┌──

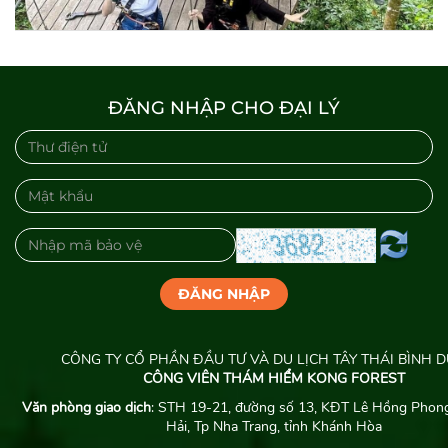
ĐĂNG NHẬP CHO ĐẠI LÝ
ĐĂNG NHẬP
CÔNG TY CỔ PHẦN ĐẦU TƯ VÀ DU LỊCH TÂY THÁI BÌNH 
CÔNG VIÊN THÁM HIỂM KONG FOREST
Văn phòng giao dịch
: STH 19-21, đường số 13, KĐT Lê Hồng Phong
Hải, Tp Nha Trang, tỉnh Khánh Hòa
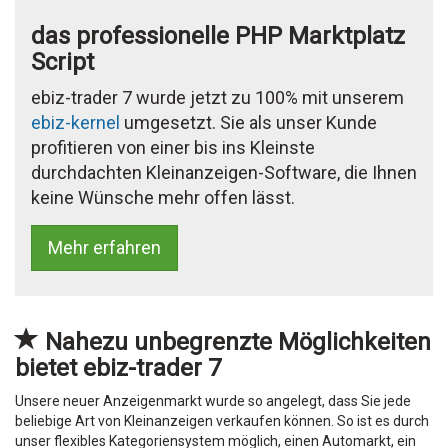
das professionelle PHP Marktplatz
Script
ebiz-trader 7 wurde jetzt zu 100% mit unserem
ebiz-kernel
umgesetzt. Sie als unser Kunde
profitieren von einer bis ins Kleinste
durchdachten Kleinanzeigen-Software, die Ihnen
keine Wünsche mehr offen lässt.
Mehr erfahren
Nahezu unbegrenzte Möglichkeiten
bietet ebiz-trader 7
Unsere neuer Anzeigenmarkt wurde so angelegt, dass Sie jede
beliebige Art von Kleinanzeigen verkaufen können. So ist es durch
unser flexibles Kategoriensystem möglich, einen Automarkt, ein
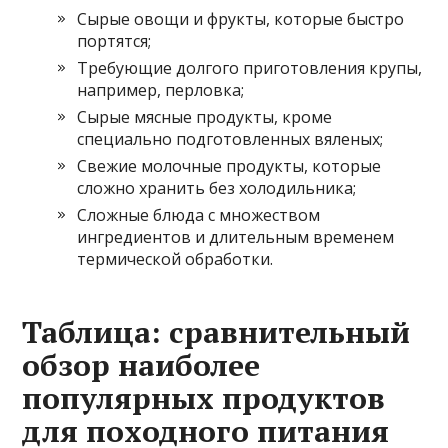
Сырые овощи и фрукты, которые быстро
портятся;
Требующие долгого приготовления крупы,
например, перловка;
Сырые мясные продукты, кроме
специально подготовленных вяленых;
Свежие молочные продукты, которые
сложно хранить без холодильника;
Сложные блюда с множеством
ингредиентов и длительным временем
термической обработки.
Таблица: сравнительный
обзор наиболее
популярных продуктов
для походного питания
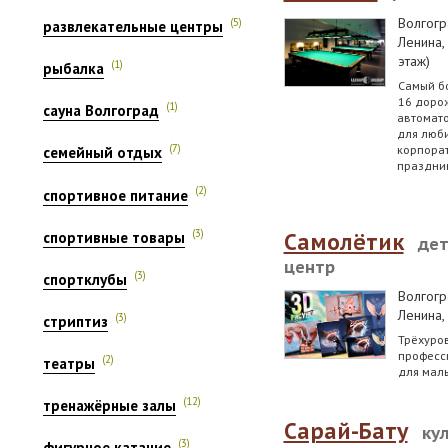
Волгогр
(5)
развлекательные центры
Ленина,
этаж)
(1)
рыбалка
Самый бо
16 дорож
(1)
сауна Волгоград
автомато
для люб
корпорат
(7)
семейный отдых
праздни
(2)
спортивное питание
(3)
спортивные товары
Самолётик
дет
центр
(3)
спортклубы
Волгогр
Ленина
(3)
стриптиз
Трёхуров
професс
(2)
театры
для малы
(12)
тренажёрные залы
Сарай-Бату
ку
(3)
фигурное катание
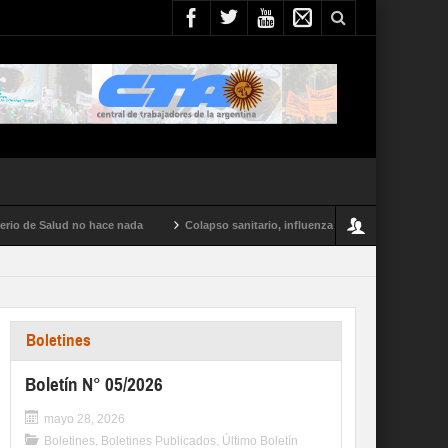
o de Salud no hace nada
Colapso sanitario, influenza tipo A y conflictos en tod
Boletines
Boletín N° 05/2026
mayo 28, 2026
Boletines
,
Boletines Publicados
,
Último Boletín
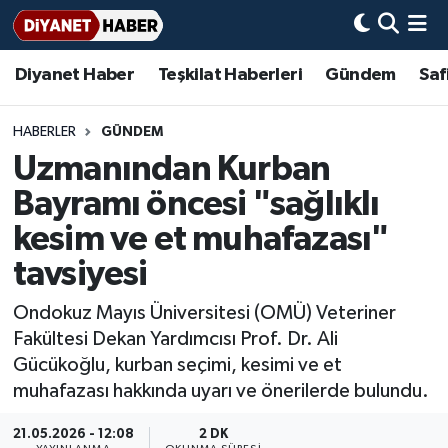
Diyanet Haber
Teşkilat Haberleri
Gündem
Saf
Diyanet Haber
Adana Müftülüğü
Bir Ayet
Aile Dergisi
İmam Hatip Okulları
Başmakale
Hadis-i Şerifler
Nöbetçi Eczaneler
Teşkilat Haberleri
Adıyaman Müftülüğü
Bir Hikaye
Aylık Dergi
Hayat Okumaları
Hava Durumu
HABERLER
GÜNDEM
Uzmanından Kurban
Afyonkarahisar Müftülüğü
Gündem
Biyografiler
Ankara Namaz Vakitleri
Bayramı öncesi "sağlıklı
Ağrı Müftülüğü
#Keşfet
Dini kavramlar
Trafik Durumu
kesim ve et muhafazası"
tavsiyesi
Aksaray Müftülüğü
Diyanet Bilgi
Basında Bugün
Süper Lig Puan Durumu ve Fikstür
Ondokuz Mayıs Üniversitesi (OMÜ) Veteriner
Amasya Müftülüğü
Diyanet Takvimi
DİYANET eKİTAP
Tüm Manşetler
Fakültesi Dekan Yardımcısı Prof. Dr. Ali
Gücükoğlu, kurban seçimi, kesimi ve et
Ankara Müftülüğü
Dualar
Diyanet Dergi
Son Dakika Haberleri
muhafazası hakkında uyarı ve önerilerde bulundu.
Antalya Müftülüğü
Hadislerle İslam
TDV
Haber Arşivi
21.05.2026 - 12:08
2 DK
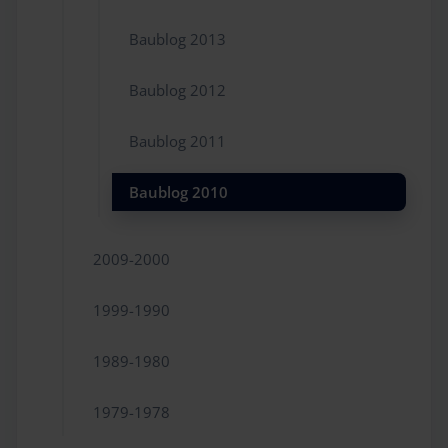
Baublog 2013
Baublog 2012
Baublog 2011
Baublog 2010
2009-2000
1999-1990
1989-1980
1979-1978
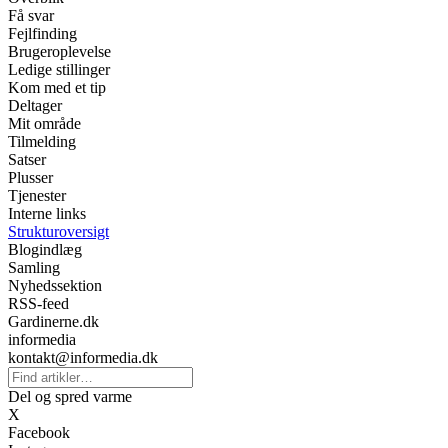
Få svar
Fejlfinding
Brugeroplevelse
Ledige stillinger
Kom med et tip
Deltager
Mit område
Tilmelding
Satser
Plusser
Tjenester
Interne links
Strukturoversigt
Blogindlæg
Samling
Nyhedssektion
RSS-feed
Gardinerne.dk
informedia
kontakt@informedia.dk
Del og spred varme
X
Facebook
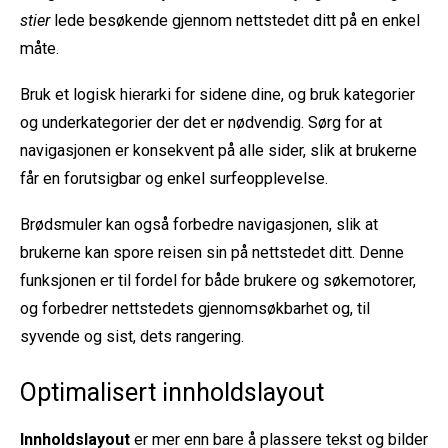
stier
lede besøkende gjennom nettstedet ditt på en enkel
måte.
Bruk et logisk hierarki for sidene dine, og bruk kategorier
og underkategorier der det er nødvendig. Sørg for at
navigasjonen er konsekvent på alle sider, slik at brukerne
får en forutsigbar og enkel surfeopplevelse.
Brødsmuler kan også forbedre navigasjonen, slik at
brukerne kan spore reisen sin på nettstedet ditt. Denne
funksjonen er til fordel for både brukere og søkemotorer,
og forbedrer nettstedets gjennomsøkbarhet og, til
syvende og sist, dets rangering.
Optimalisert innholdslayout
Innholdslayout
er mer enn bare å plassere tekst og bilder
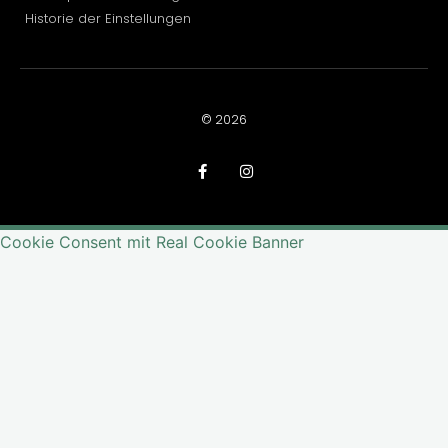
Historie der Einstellungen
© 2026
Cookie Consent mit Real Cookie Banner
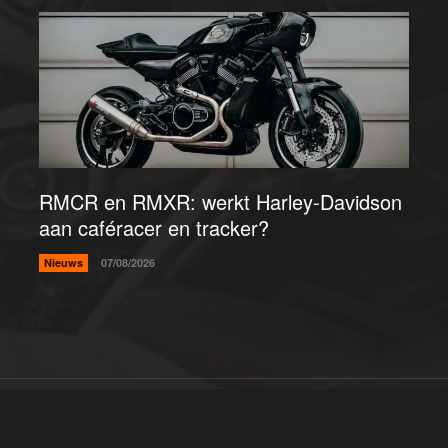
RMCR en RMXR: werkt Harley-Davidson
aan caféracer en tracker?
Nieuws
07/08/2026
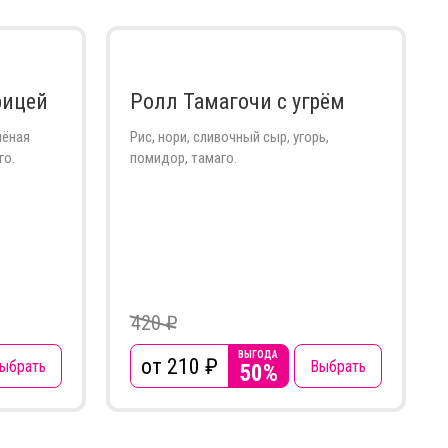
рицей
Ролл Тамагочи с угрём
чёная
Рис, нори, сливочный сыр, угорь,
го.
помидор, тамаго.
420 ₽
ВЫГОДА
от 210
₽
ыбрать
Выбрать
50%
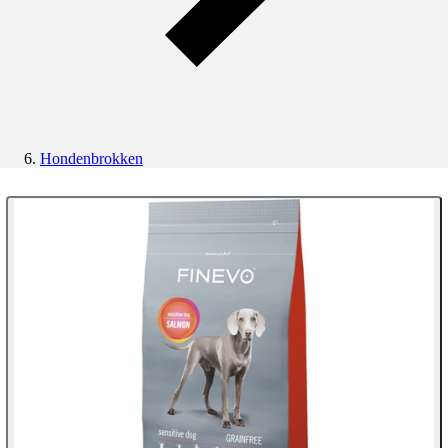
Hondenbrokken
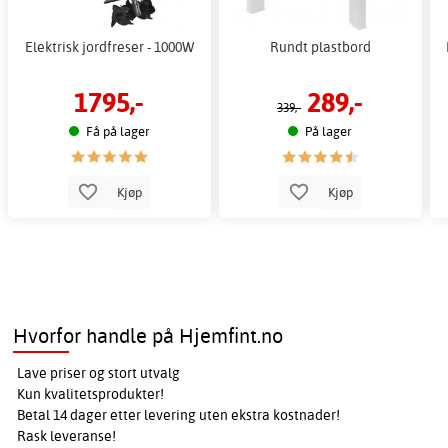
Elektrisk jordfreser - 1000W
Rundt plastbord
1795,-
289,-
339,-
Få på lager
På lager
Kjøp
Kjøp
Hvorfor handle på Hjemfint.no
Lave priser og stort utvalg
Kun kvalitetsprodukter!
Betal 14 dager etter levering uten ekstra kostnader!
Rask leveranse!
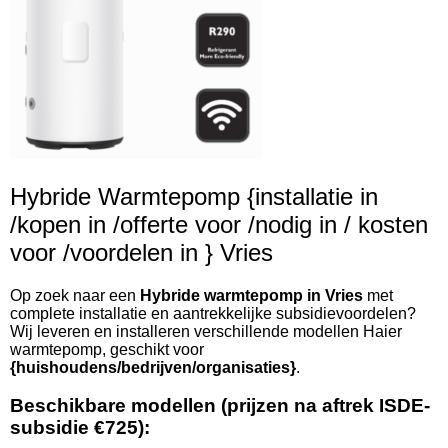
Hybride Warmtepomp {installatie in
/kopen in /offerte voor /nodig in / kosten
voor /voordelen in } Vries
Op zoek naar een
Hybride warmtepomp in Vries
met
complete installatie en aantrekkelijke subsidievoordelen?
Wij leveren en installeren verschillende modellen Haier
warmtepomp, geschikt voor
{huishoudens/bedrijven/organisaties}
.
Beschikbare modellen (prijzen na aftrek ISDE-
subsidie €725):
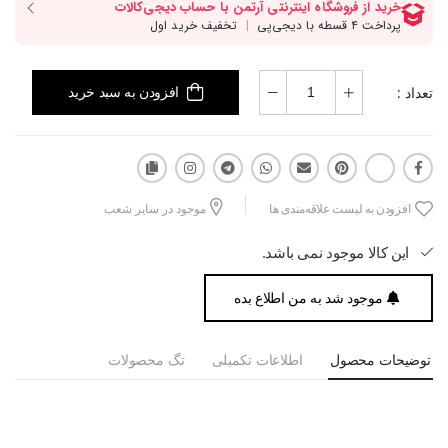
تعداد :
افزودن به سبد خرید
افزودن به لیست علاقه‌مندی ها
موجود در سایر شعب
این کالا موجود نمی باشد.
موجود شد به من اطلاع بده
توضیحات محصول
اطلاعات تکمیلی
تگ محصولات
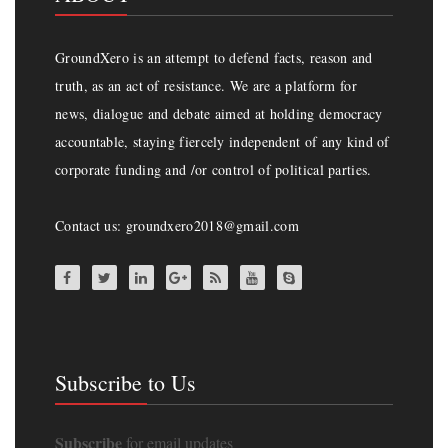
GroundXero is an attempt to defend facts, reason and
truth, as an act of resistance. We are a platform for
news, dialogue and debate aimed at holding democracy
accountable, staying fiercely independent of any kind of
corporate funding and /or control of political parties.
Contact us: groundxero2018@gmail.com
Subscribe to Us
Subscribe
for email updates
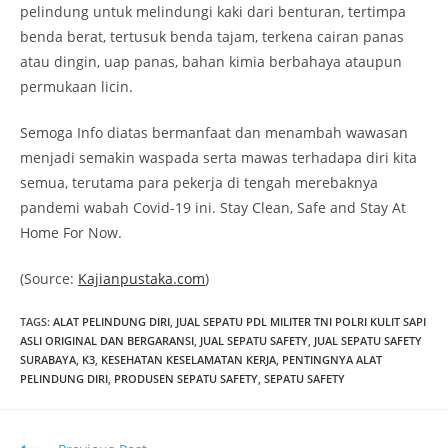
pelindung untuk melindungi kaki dari benturan, tertimpa
benda berat, tertusuk benda tajam, terkena cairan panas
atau dingin, uap panas, bahan kimia berbahaya ataupun
permukaan licin.
Semoga Info diatas bermanfaat dan menambah wawasan
menjadi semakin waspada serta mawas terhadapa diri kita
semua, terutama para pekerja di tengah merebaknya
pandemi wabah Covid-19 ini. Stay Clean, Safe and Stay At
Home For Now.
(Source:
Kajianpustaka.com
)
TAGS
:
ALAT PELINDUNG DIRI
,
JUAL SEPATU PDL MILITER TNI POLRI KULIT SAPI
ASLI ORIGINAL DAN BERGARANSI
,
JUAL SEPATU SAFETY
,
JUAL SEPATU SAFETY
SURABAYA
,
K3
,
KESEHATAN KESELAMATAN KERJA
,
PENTINGNYA ALAT
PELINDUNG DIRI
,
PRODUSEN SEPATU SAFETY
,
SEPATU SAFETY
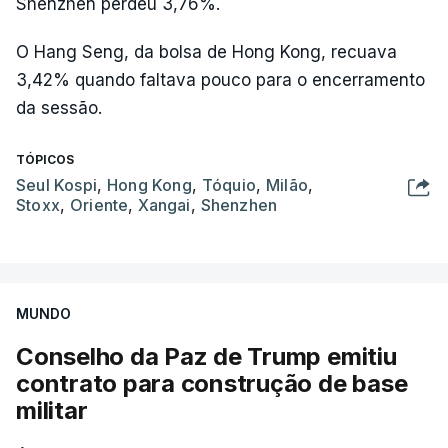
Shenzhen perdeu 3,76%.
O Hang Seng, da bolsa de Hong Kong, recuava
3,42% quando faltava pouco para o encerramento
da sessão.
TÓPICOS
Seul Kospi
,
Hong Kong
,
Tóquio
,
Milão
,
Stoxx
,
Oriente
,
Xangai
,
Shenzhen
MUNDO
Conselho da Paz de Trump emitiu
contrato para construção de base
militar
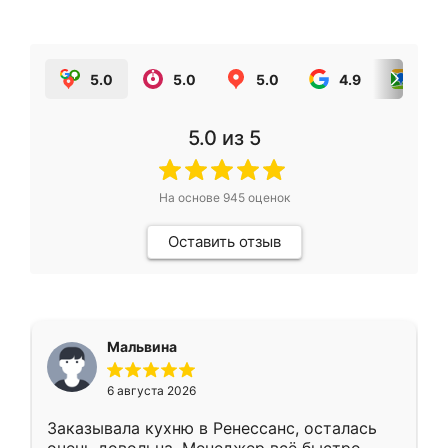
5.0
5.0
5.0
4.9
5.0
5.0
из 5
На основе
945
оценок
Оставить отзыв
Мальвина
6 августа 2026
Заказывала кухню в Ренессанс, осталась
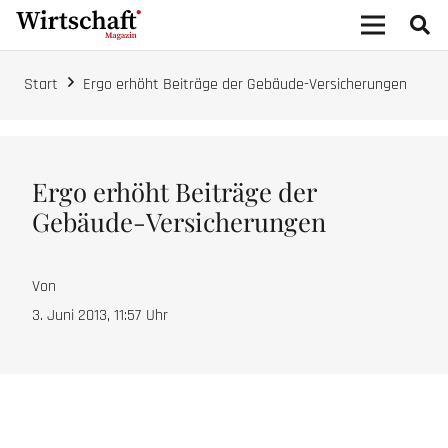
Start
Ergo erhöht Beiträge der Gebäude-Versicherungen
Ergo erhöht Beiträge der
Gebäude-Versicherungen
Von
3. Juni 2013, 11:57
Uhr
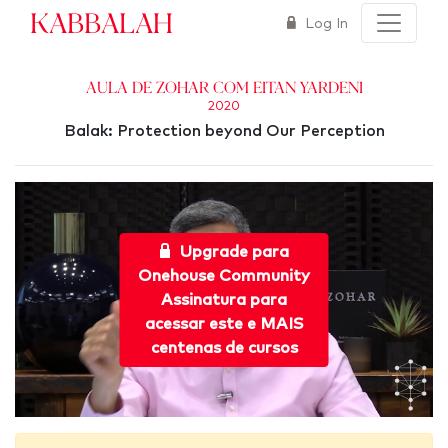
Kabbalah
Log In
Aula de Zohar com Eitan Yardeni
2020
Balak: Protection beyond Our Perception
Upgrade para
Onehouse Community
Assinatura para
acessar este e MAIS
centenas de cursos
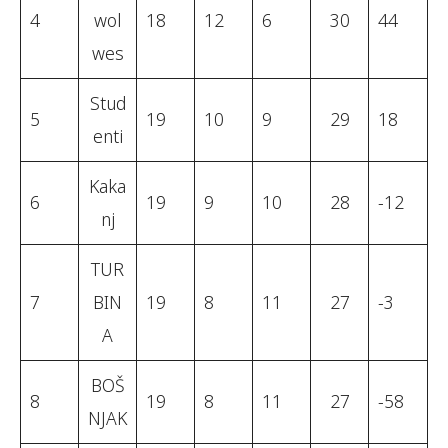
4
wol
18
12
6
30
44
wes
Stud
5
19
10
9
29
18
enti
Kaka
6
19
9
10
28
-12
nj
TUR
7
BIN
19
8
11
27
-3
A
BOŠ
8
19
8
11
27
-58
NJAK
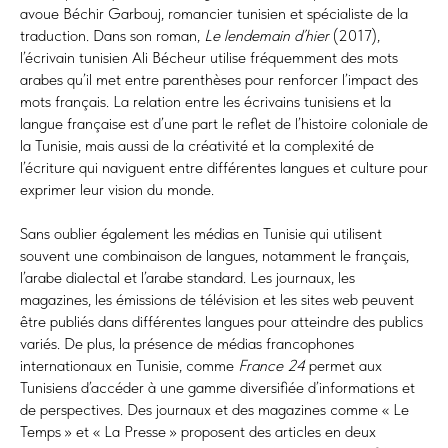
avoue Béchir Garbouj, romancier tunisien et spécialiste de la
traduction. Dans son roman,
Le lendemain d’hier
(2017),
l’écrivain tunisien Ali Bécheur utilise fréquemment des mots
arabes qu’il met entre parenthèses pour renforcer l’impact des
mots français. La relation entre les écrivains tunisiens et la
langue française est d’une part le reflet de l’histoire coloniale de
la Tunisie, mais aussi de la créativité et la complexité de
l’écriture qui naviguent entre différentes langues et culture pour
exprimer leur vision du monde.
Sans oublier également les médias en Tunisie qui utilisent
souvent une combinaison de langues, notamment le français,
l’arabe dialectal et l’arabe standard. Les journaux, les
magazines, les émissions de télévision et les sites web peuvent
être publiés dans différentes langues pour atteindre des publics
variés. De plus, la présence de médias francophones
internationaux en Tunisie, comme
France 24
permet aux
Tunisiens d’accéder à une gamme diversifiée d’informations et
de perspectives. Des journaux et des magazines comme « Le
Temps » et « La Presse » proposent des articles en deux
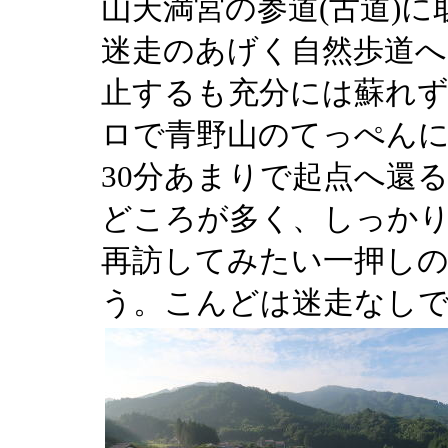
山天満宮の参道(古道)
迷走のあげく自然歩道へ
止するも充分には蘇れ
ロで青野山のてっぺん
30分あまりで起点へ還
どころが多く、しっか
再訪してみたい一押し
う。こんどは迷走なし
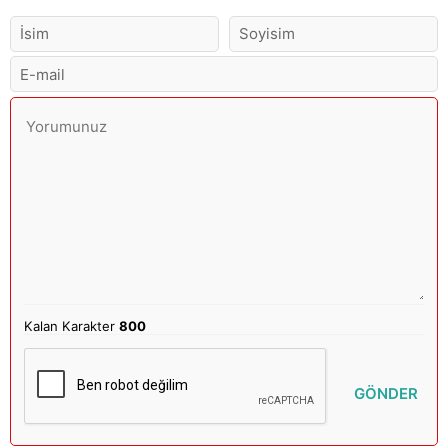
Kalan Karakter
800
GÖNDER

└──

- **Task statement**:
Your task is to count the lines of the records that contain "panas". Answer with only that number.

- **Written reply**:
2